**Aim of the task:** Please transcribe the records precisely; pictures stay out of your copy.

**Materials provided:**
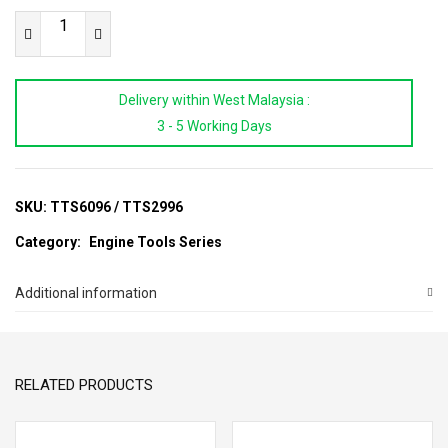
Ford
Diesel
Engine
Delivery within West Malaysia :
Timing
3 - 5 Working Days
Tool
Set
(2.2)
quantity
SKU:
TTS6096 / TTS2996
Category:
Engine Tools Series
Additional information
RELATED PRODUCTS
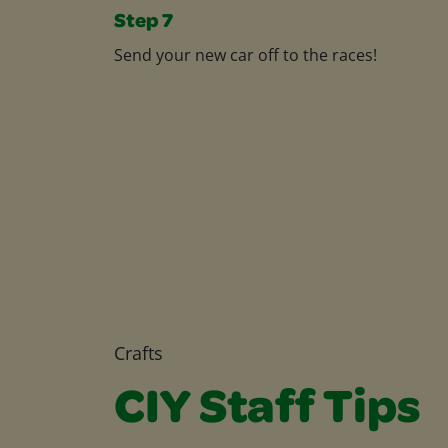
Step 7
Send your new car off to the races!
Crafts
CIY Staff Tips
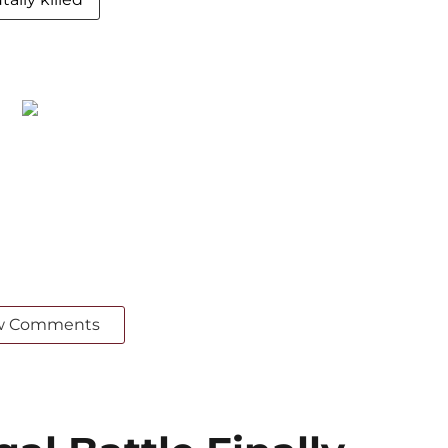
w Comments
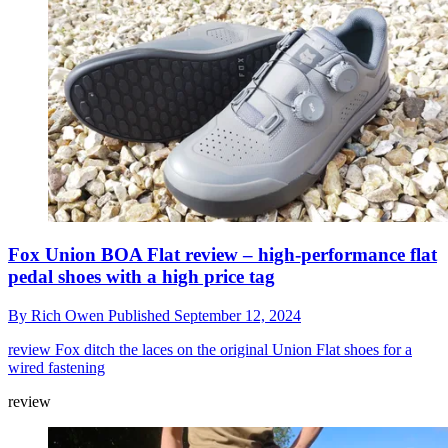
Fox Union BOA Flat review – high-performance flat
pedal shoes with a high price tag
By
Rich Owen
Published
September 12, 2024
review
Fox ditch the laces on the original Union Flat shoes for a
wired fastening
review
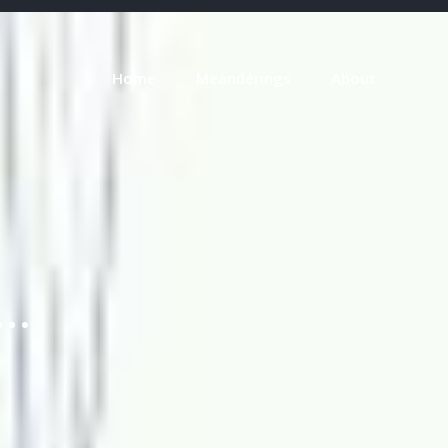
Home
Meanderings
About
o…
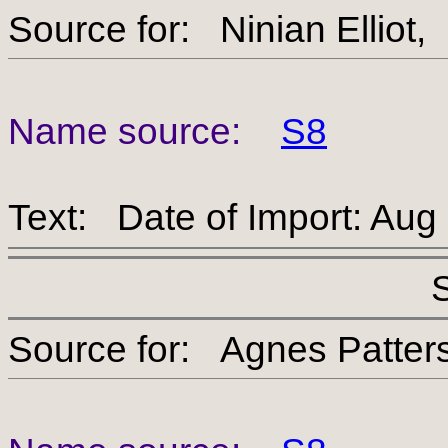
Source for: Ninian Ell
Name source:
S8
Text: Date of Import: Aug
Source for: Agnes Pa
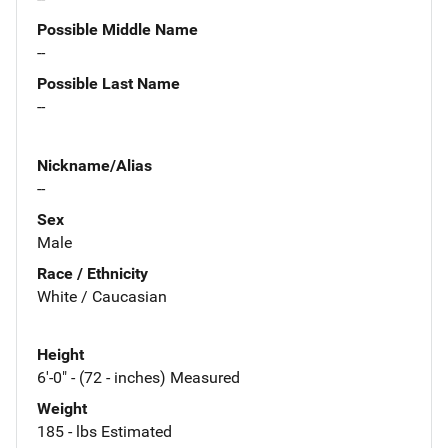
Possible Middle Name
--
Possible Last Name
--
Nickname/Alias
--
Sex
Male
Race / Ethnicity
White / Caucasian
Height
6'-0" - (72 - inches) Measured
Weight
185 - lbs Estimated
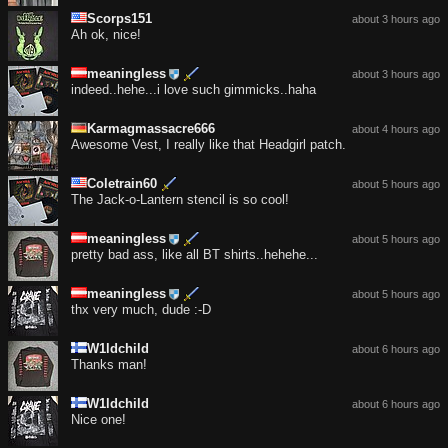
Scorps151
about 3 hours ago
Ah ok, nice!
meaningless
about 3 hours ago
indeed..hehe...i love such gimmicks..haha
Karmagmassacre666
about 4 hours ago
Awesome Vest, I really like that Headgirl patch.
Coletrain60
about 5 hours ago
The Jack-o-Lantern stencil is so cool!
meaningless
about 5 hours ago
pretty bad ass, like all BT shirts..hehehe...
meaningless
about 5 hours ago
thx very much, dude :-D
W1ldchild
about 6 hours ago
Thanks man!
W1ldchild
about 6 hours ago
Nice one!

**Your response:**
Ford
Diesel
Engine
Delivery within West Malaysia :
Timing
3 - 5 Working Days
Tool
Set
(2.2)
quantity
SKU:
TTS6096 / TTS2996
Category:
Engine Tools Series
Additional information
RELATED PRODUCTS
Step 7
Send your new car off to the races!
Crafts
CIY Staff Tips
w Comments
Fox Union BOA Flat review – high-performance flat
pedal shoes with a high price tag
By
Rich Owen
Published
September 12, 2024
review
Fox ditch the laces on the original Union Flat shoes for a
wired fastening
review
Home
Meanderings
About
o…
Source for: Ninian Ell
Name source:
S8
Text: Date of Import: Aug
Source for: Agnes Pa
Possible Middle Name
--
Possible Last Name
--
Nickname/Alias
--
Sex
Male
Race / Ethnicity
White / Caucasian
Height
6'-0" - (72 - inches) Measured
Weight
185 - lbs Estimated
Scorps151
about 3 hours ago
Ah ok, nice!
meaningless
about 3 hours ago
indeed..hehe...i love such gimmicks..haha
Karmagmassacre666
about 4 hours ago
Awesome Vest, I really like that Headgirl patch.
Coletrain60
about 5 hours ago
The Jack-o-Lantern stencil is so cool!
meaningless
about 5 hours ago
pretty bad ass, like all BT shirts..hehehe...
meaningless
about 5 hours ago
thx very much, dude :-D
W1ldchild
about 6 hours ago
Thanks man!
W1ldchild
about 6 hours ago
Nice one!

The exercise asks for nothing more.